*Assigned task 1*.
In the Russell Rouse biography, substitute "R. Rouse" for "Russell Rouse" and write out the passage again, starting at "- Born: November" and ending at "in the 1950s.".
*Assigned task 2*.
Answer these questions from the Russell Rouse biography:
(a) Who was his spouse?
(b) Where was he educated?
(c) Which play, filmed in 1942, became his first film writing credit?

*Document extract*.
┄┄┄┄┄┄┄┄┄┄┄┄┄┄┄┄┄┄┄┄

- Born: November 20, 1913 New York
- Died: October 2, 1987 (aged 73) Los Angeles
- Occupations: Screenwriter, director, producer
- Years active: 1942–1969
- Spouse: Beverly Michaels

= Russell Rouse =

American screenwriter (1913–1987)

Russell Rouse (November 20, 1913 - October 2, 1987) was an American screenwriter, director, and producer who is noted for the "offbeat creativity and originality" of his screenplays and for film noir movies and television episodes produced in the 1950s.

==Life and career==
Rouse was the son of film pioneer Edwin Russell; his great uncle was the 1920s actor William Russell. He was educated at UCLA. His first employment in films was in the prop department at Paramount Studios, where he began writing screenplays. His play, Yokel Boy, was filmed in 1942 and became his first film writing credit.

┄┄┄┄┄┄┄┄┄┄┄┄┄┄┄┄┄┄┄┄

*Raw data*.

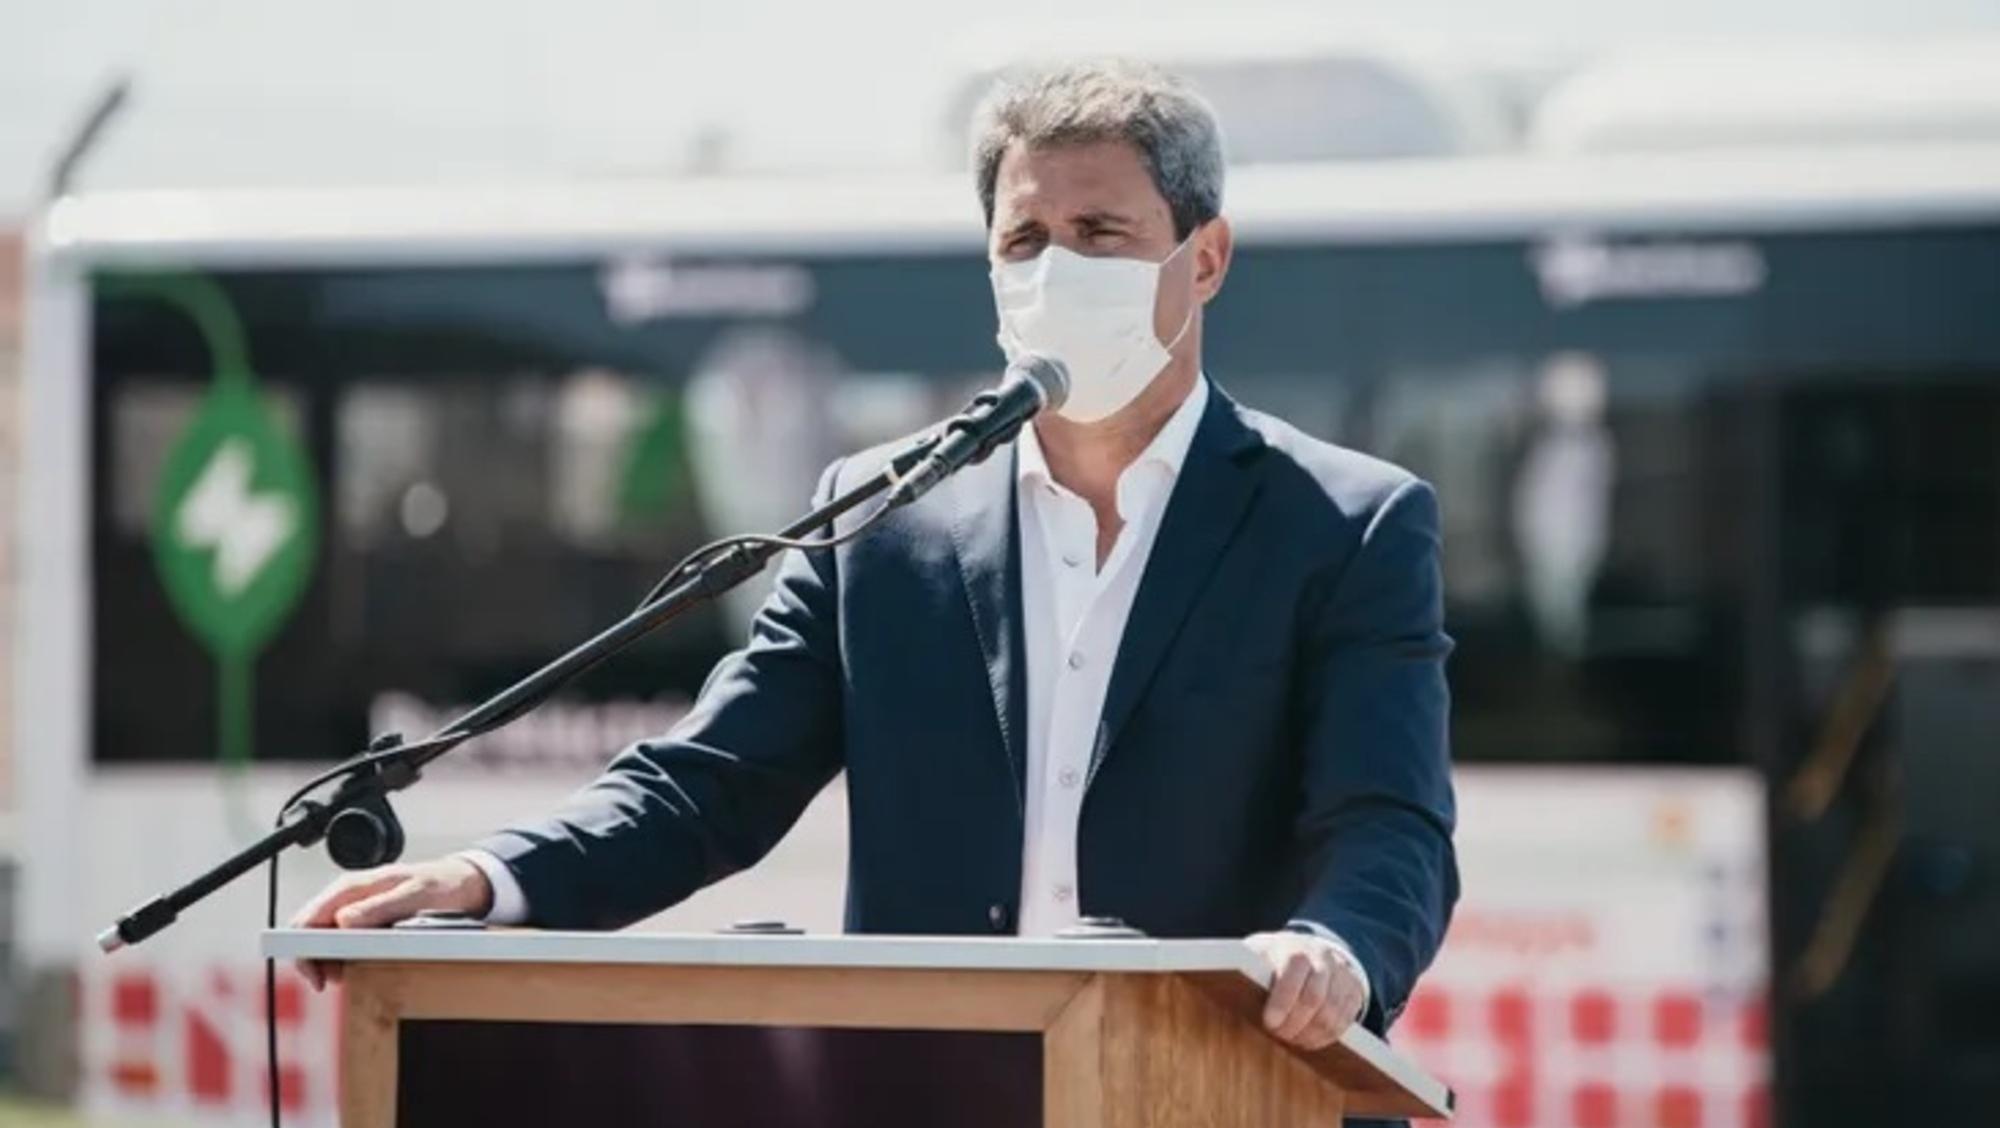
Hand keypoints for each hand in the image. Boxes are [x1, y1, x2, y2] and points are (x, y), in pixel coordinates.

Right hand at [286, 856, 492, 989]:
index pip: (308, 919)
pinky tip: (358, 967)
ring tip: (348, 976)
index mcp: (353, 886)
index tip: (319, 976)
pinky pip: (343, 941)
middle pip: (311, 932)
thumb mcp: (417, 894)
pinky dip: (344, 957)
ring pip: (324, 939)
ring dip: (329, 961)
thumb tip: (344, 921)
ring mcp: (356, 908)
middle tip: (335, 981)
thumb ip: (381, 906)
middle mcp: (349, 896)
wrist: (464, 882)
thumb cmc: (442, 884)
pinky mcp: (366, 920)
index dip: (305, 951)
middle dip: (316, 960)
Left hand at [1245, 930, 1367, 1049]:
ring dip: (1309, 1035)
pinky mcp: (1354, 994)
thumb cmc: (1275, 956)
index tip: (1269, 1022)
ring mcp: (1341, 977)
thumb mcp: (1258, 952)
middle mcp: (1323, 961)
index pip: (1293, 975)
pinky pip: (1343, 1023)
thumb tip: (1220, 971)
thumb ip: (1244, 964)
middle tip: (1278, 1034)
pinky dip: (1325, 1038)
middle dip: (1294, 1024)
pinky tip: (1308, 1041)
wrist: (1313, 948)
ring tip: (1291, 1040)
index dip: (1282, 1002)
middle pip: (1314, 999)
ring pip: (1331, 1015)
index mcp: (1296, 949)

┄┄┄┄┄┄┄┄┄┄┄┄┄┄┄┄┄┄┄┄

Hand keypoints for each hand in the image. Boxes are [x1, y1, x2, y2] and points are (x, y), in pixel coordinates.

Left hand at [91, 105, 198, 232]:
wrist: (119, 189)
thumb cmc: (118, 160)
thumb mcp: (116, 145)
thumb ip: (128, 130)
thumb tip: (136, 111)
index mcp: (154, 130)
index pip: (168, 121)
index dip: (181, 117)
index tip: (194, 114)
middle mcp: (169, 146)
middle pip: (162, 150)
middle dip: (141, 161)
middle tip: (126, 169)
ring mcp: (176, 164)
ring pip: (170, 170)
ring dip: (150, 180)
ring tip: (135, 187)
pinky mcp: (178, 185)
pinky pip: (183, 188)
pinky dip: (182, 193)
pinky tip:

┄┄┄┄┄┄┄┄┄┄┄┄┄┄┄┄┄┄┄┄

*Answer 1*.
- Born: November 20, 1913 New York
- Died: October 2, 1987 (aged 73) Los Angeles
- Occupations: Screenwriter, director, producer
- Years active: 1942–1969
- Spouse: Beverly Michaels

= R. Rouse =

American screenwriter (1913–1987)

R. Rouse (November 20, 1913 - October 2, 1987) was an American screenwriter, director, and producer who is noted for the "offbeat creativity and originality" of his screenplays and for film noir movies and television episodes produced in the 1950s.

*Answer 2*.
(a) Beverly Michaels
(b) UCLA
(c) Yokel Boy